In the present case, the ALJ concluded that "the claimant's statements concerning the intensity, persistence and limiting effects of these symptoms are not entirely credible." (Tr. 36.) The ALJ adequately explained the reasons for this finding. Included in the ALJ's reasons were the full range of daily activities and foreign travel engaged in by Plaintiff, as well as the lack of clinical or diagnostic findings supporting her testimony regarding her symptoms and limitations. Cf. Wright v. Berryhill, ___ Fed. App'x ____, 2017 WL 1379389 (2d Cir. Apr. 14, 2017) (finding it was proper for ALJ to consider, among other things, the range of activities in which the Plaintiff had engaged in finding diminished credibility).

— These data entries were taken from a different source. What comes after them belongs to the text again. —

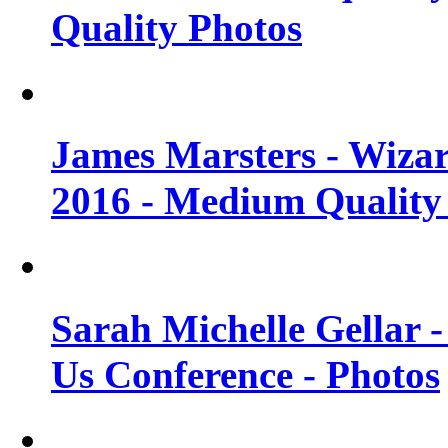
Quality Photos
James Marsters - Wiza
2016 - Medium Quality
Sarah Michelle Gellar
Us Conference - Photos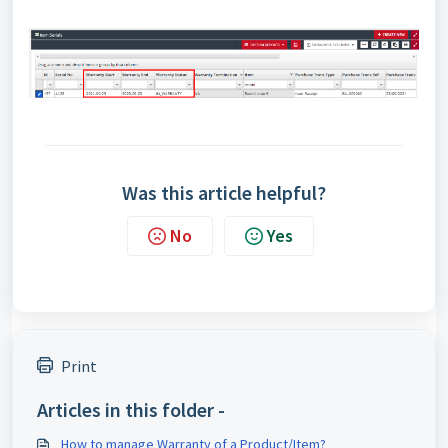
Was this article helpful?
No
Yes
Print
Articles in this folder -
How to manage Warranty of a Product/Item?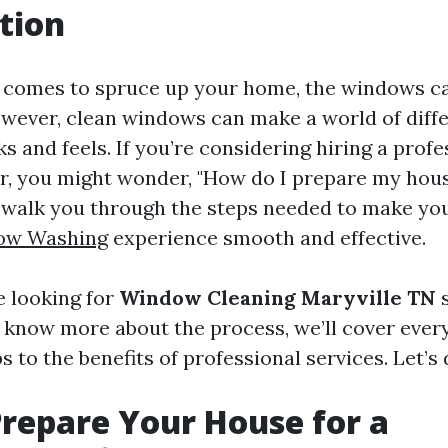
tion
 comes to spruce up your home, the windows ca
wever, clean windows can make a world of diff
 and feels. If you’re considering hiring a profe
, you might wonder, "How do I prepare my house
l walk you through the steps needed to make y
ow Washing
experience smooth and effective.
 looking for
Window Cleaning Maryville TN
s
 know more about the process, we’ll cover ever
s to the benefits of professional services. Let’s d
repare Your House for a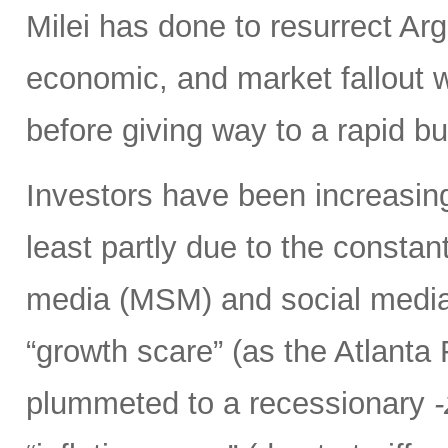
Milei has done to resurrect Arge
economic, and market fallout w
before giving way to a rapid b
Investors have been increasing
least partly due to the consta
media (MSM) and social media 
“growth scare” (as the Atlant
plummeted to a recessionary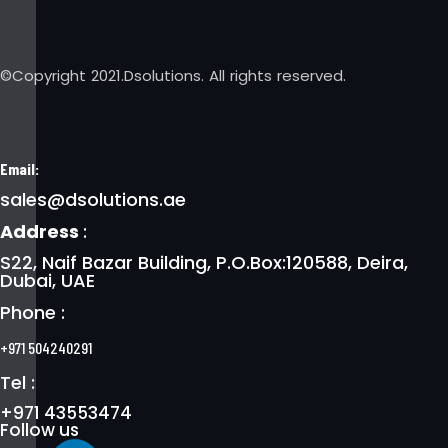
©Copyright 2021.Dsolutions. All rights reserved.
Email:
sales@dsolutions.ae
Address
:
S22, Naif Bazar Building, P.O.Box:120588, Deira,
Dubai, UAE
Phone :
+971 504240291
Tel :
+971 43553474
Follow us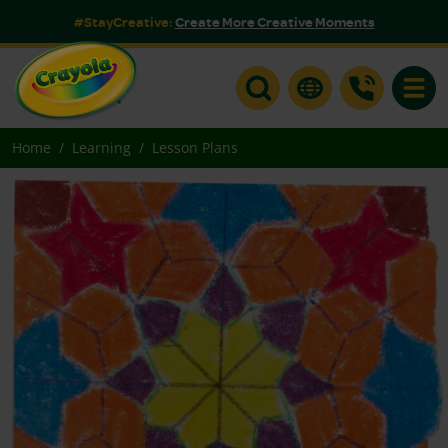
#StayCreative:
Create More Creative Moments
Toggle
Home
Learning
Lesson Plans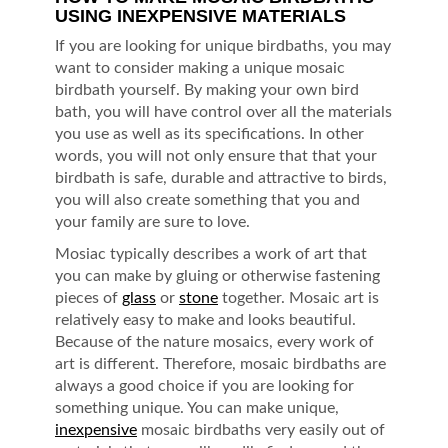
USING INEXPENSIVE MATERIALS
If you are looking for unique birdbaths, you may
want to consider making a unique mosaic
birdbath yourself. By making your own bird
bath, you will have control over all the materials
you use as well as its specifications. In other
words, you will not only ensure that that your
birdbath is safe, durable and attractive to birds,
you will also create something that you and
your family are sure to love.
Mosiac typically describes a work of art that
you can make by gluing or otherwise fastening
pieces of
glass
or
stone
together. Mosaic art is
relatively easy to make and looks beautiful.
Because of the nature mosaics, every work of
art is different. Therefore, mosaic birdbaths are
always a good choice if you are looking for
something unique. You can make unique,
inexpensive
mosaic birdbaths very easily out of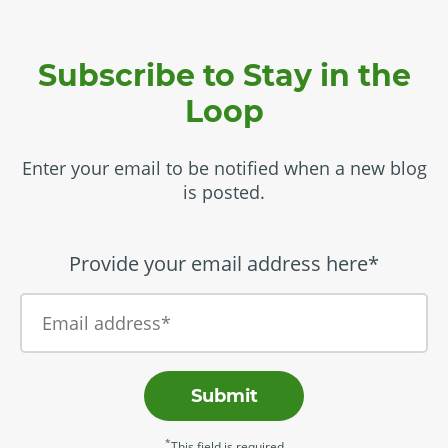
Subscribe to Stay in the
Loop
Enter your email to be notified when a new blog
is posted.
Provide your email address here*
Submit
*
This field is required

The Court agrees with the ALJ's conclusion that plaintiff's testimony regarding the limiting effects of her medical impairment was not substantiated by objective medical evidence. The ALJ's task, then, was to "make a finding on the credibility of the individual's statements based on a consideration of the entire case record." SSR 96-7p, 1996 WL 374186, at *2; Vargas v. Astrue, 2011 WL 2946371, at *15 (S.D.N.Y. July 20, 2011) (stating that if an ALJ's credibility determination is supported by substantial evidence, it must be upheld) (citing Aponte v. Sec'y, Dept. of Health & Human Servs., 728 F.2d 558, 591 (2d Cir. 1984)). Here, the ALJ found that the claimant's statements regarding her activities of daily living and travel abroad were inconsistent with her claimed limitations and her characterization of pain and symptoms inconsistent with her medical records.

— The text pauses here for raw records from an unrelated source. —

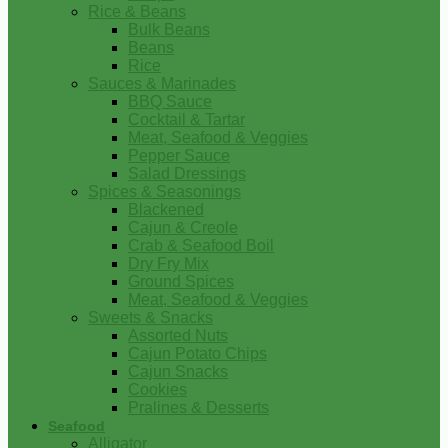
Rice & Beans
Bulk Beans
Beans
Rice
Sauces & Marinades
BBQ Sauce
Cocktail & Tartar
Meat, Seafood & Veggies
Pepper Sauce
Salad Dressings
Spices & Seasonings
Blackened
Cajun & Creole
Crab & Seafood Boil
Dry Fry Mix
Ground Spices
Meat, Seafood & Veggies
Sweets & Snacks
Assorted Nuts
Cajun Potato Chips
Cajun Snacks
Cookies
Pralines & Desserts
Seafood
Alligator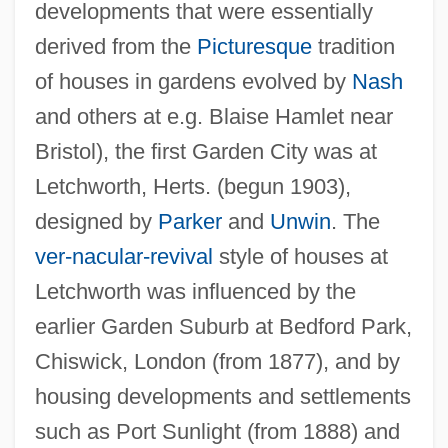
developments that were essentially
derived from the
Picturesque
tradition
of houses in gardens evolved by
Nash
and others at e.g. Blaise Hamlet near
Bristol), the first Garden City was at
Letchworth, Herts. (begun 1903),
designed by
Parker
and
Unwin
. The
ver-nacular-revival
style of houses at
Letchworth was influenced by the
earlier Garden Suburb at Bedford Park,
Chiswick, London (from 1877), and by
housing developments and settlements
such as Port Sunlight (from 1888) and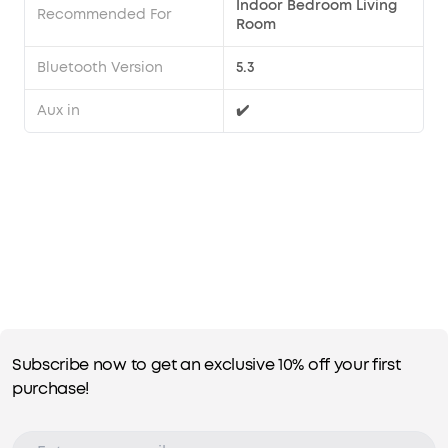
Indoor Bedroom Living
Recommended For
Room
Bluetooth Version
5.3
Aux in
✔️
Subscribe now to get an exclusive 10% off your first
purchase!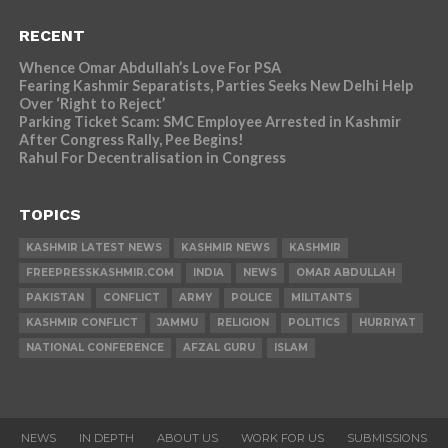
RECENT
Whence Omar Abdullah’s Love For PSA
Fearing Kashmir Separatists, Parties Seeks New Delhi Help
Over ‘Right to Reject’
Parking Ticket Scam: SMC Employee Arrested in Kashmir
After Congress Rally, Pee Begins!
Rahul For Decentralisation in Congress
TOPICS
KASHMIR LATEST NEWS
KASHMIR NEWS
KASHMIR
FREEPRESSKASHMIR.COM
INDIA
NEWS
OMAR ABDULLAH
PAKISTAN
CONFLICT
ARMY
POLICE
MILITANTS
KASHMIR CONFLICT
JAMMU
RELIGION
POLITICS
HURRIYAT
NATIONAL CONFERENCE
AFZAL GURU
ISLAM
NEWS
IN DEPTH
ABOUT US
WORK FOR US
SUBMISSIONS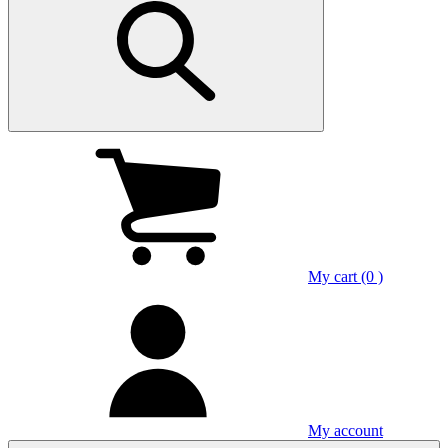
My cart (0 )
My account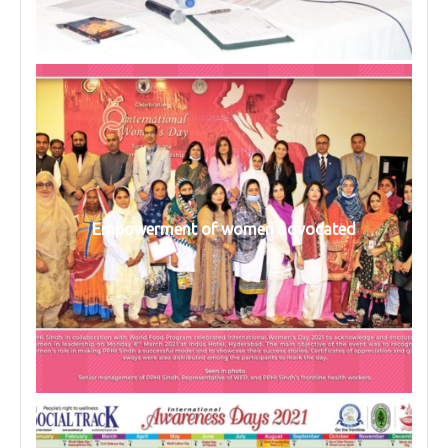
Empowerment of women advocated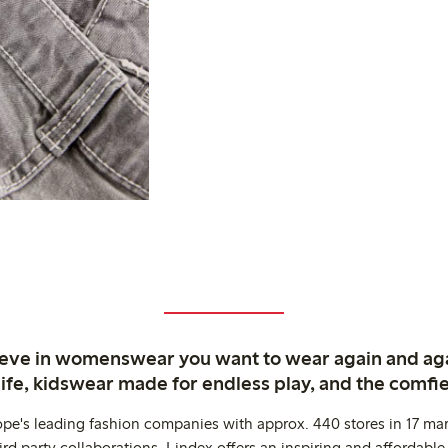
ieve in womenswear you want to wear again and ag
life, kidswear made for endless play, and the comfie
ope's leading fashion companies with approx. 440 stores in 17 mar
rd party collaborations. Lindex offers an inspiring and affordable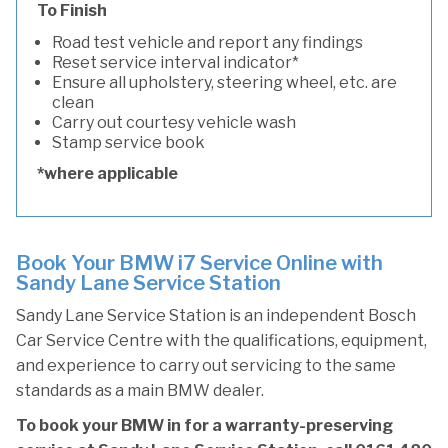
To Finish
Road test vehicle and report any findings
Reset service interval indicator*
Ensure all upholstery, steering wheel, etc. are
clean
Carry out courtesy vehicle wash
Stamp service book
*where applicable
Book Your BMW i7 Service Online with
Sandy Lane Service Station
Sandy Lane Service Station is an independent Bosch
Car Service Centre with the qualifications, equipment,
and experience to carry out servicing to the same
standards as a main BMW dealer.
To book your BMW in for a warranty-preserving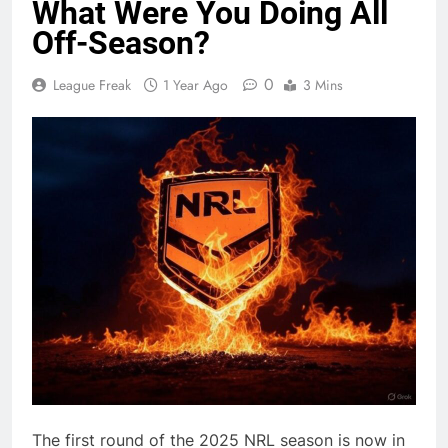
What Were You Doing All
Off-Season?
0
League Freak
1 Year Ago
3 Mins
The first round of the 2025 NRL season is now in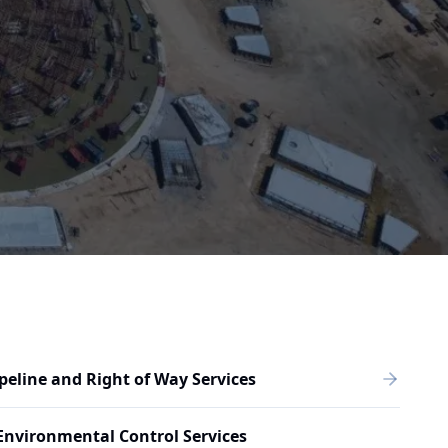
peline and Right of Way Services
Environmental Control Services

The Court finds that the ALJ's findings as to Plaintiff's credibility are supported by substantial evidence and are, therefore, upheld.

CONCLUSION

For the reasons set forth herein, Plaintiff's motion for judgment on the pleadings is denied and Defendant's cross-motion for judgment on the pleadings is granted. The Clerk of Court is directed to enter judgment accordingly and to close this case.

SO ORDERED.

FootNotes


1. Nancy A. Berryhill is now the Acting Commissioner of Social Security and is therefore substituted for Carolyn W. Colvin as the defendant in this suit pursuant to Federal Rule of Civil Procedure 25(d).
2. During the hearing the ALJ noted that there were no treatment notes from Dr. Fisher. Plaintiff's attorney explained that Plaintiff saw many doctors and associated Dr. Fisher with the Port Authority so his name may have been accidently left off her list of doctors. The attorney stated she would request the records. (Tr. 68-69.)
3. Cervasa is Spanish for beer.
4. The ALJ accepted Dr. Weindorf's assessment that Plaintiff was unable to stand/walk more than a total of two hours in an eight-hour day, as well as the postural and environmental limitations he posited.